Would you be able to provide info on the environment you are using to run the images so that we can set up our own VM/server on our side to make debugging these problems easier?
Thanks,
Josh
Hi @JoshReed,
The `docker run` command looks correct. Unfortunately our max_map_count and max_open_files is less. So I'm confused by your numbers, but...
MAX_OPEN_FILES:
```
cat /proc/sys/fs/file-max
3282740
```
MAX_MAP_COUNT:
```
cat /proc/sys/vm/max_map_count
65530
```
Can you not set these values in your code?
Best,
Tom Hi @thomas.yu,
I am currently using `docker run --rm -v ~/Documents/input/:/input/ -v ~/Documents/data/:/data/ -v ~/Documents/output:/output/ docker.synapse.org/syn21752035/first_submission:version1 ` to run the image locally.

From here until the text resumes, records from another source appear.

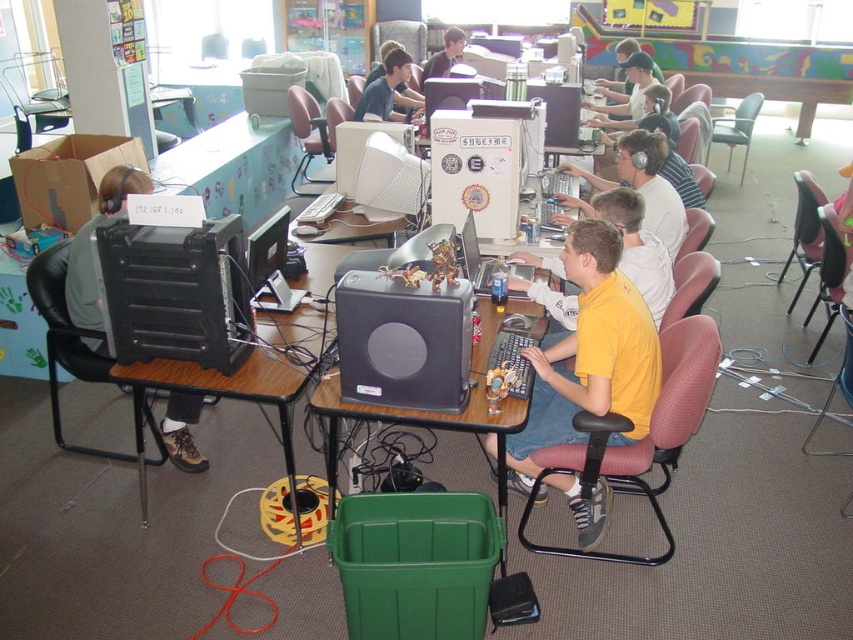
Question: Observing the image, what is the correct spatial positioning of black plastic desktop at left in reference to matte black computer at left?

Choices:
 (A) below
 (B) above

Answer: (A)

Question: Is black plastic desktop at left above matte black laptop at center?

Choices:
 (A) no
 (B) yes

Answer: (A)

Question: Which point is farther from the camera taking this photo?

Choices:
 (A) (190, 454)
 (B) (392, 72)
 (C) (503, 260)

Answer: (B)

Question: Which of the following is the farthest from the observer?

MAX_OPEN_FILES = 65535, MAX_MAP_COUNT = 262144 are the current values on my local machine which is running macOS Catalina 10.15.3. Hi @JoshReed,
Could you please provide us with the `docker run` command you used to run your image locally?
We do not use any arguments to limit MAX_MAP_COUNT or MAX_OPEN_FILES. Its entirely possible that these variables are tied to the instance / computer that you are running this on and that these values are lower on our instance. What are these values on your server?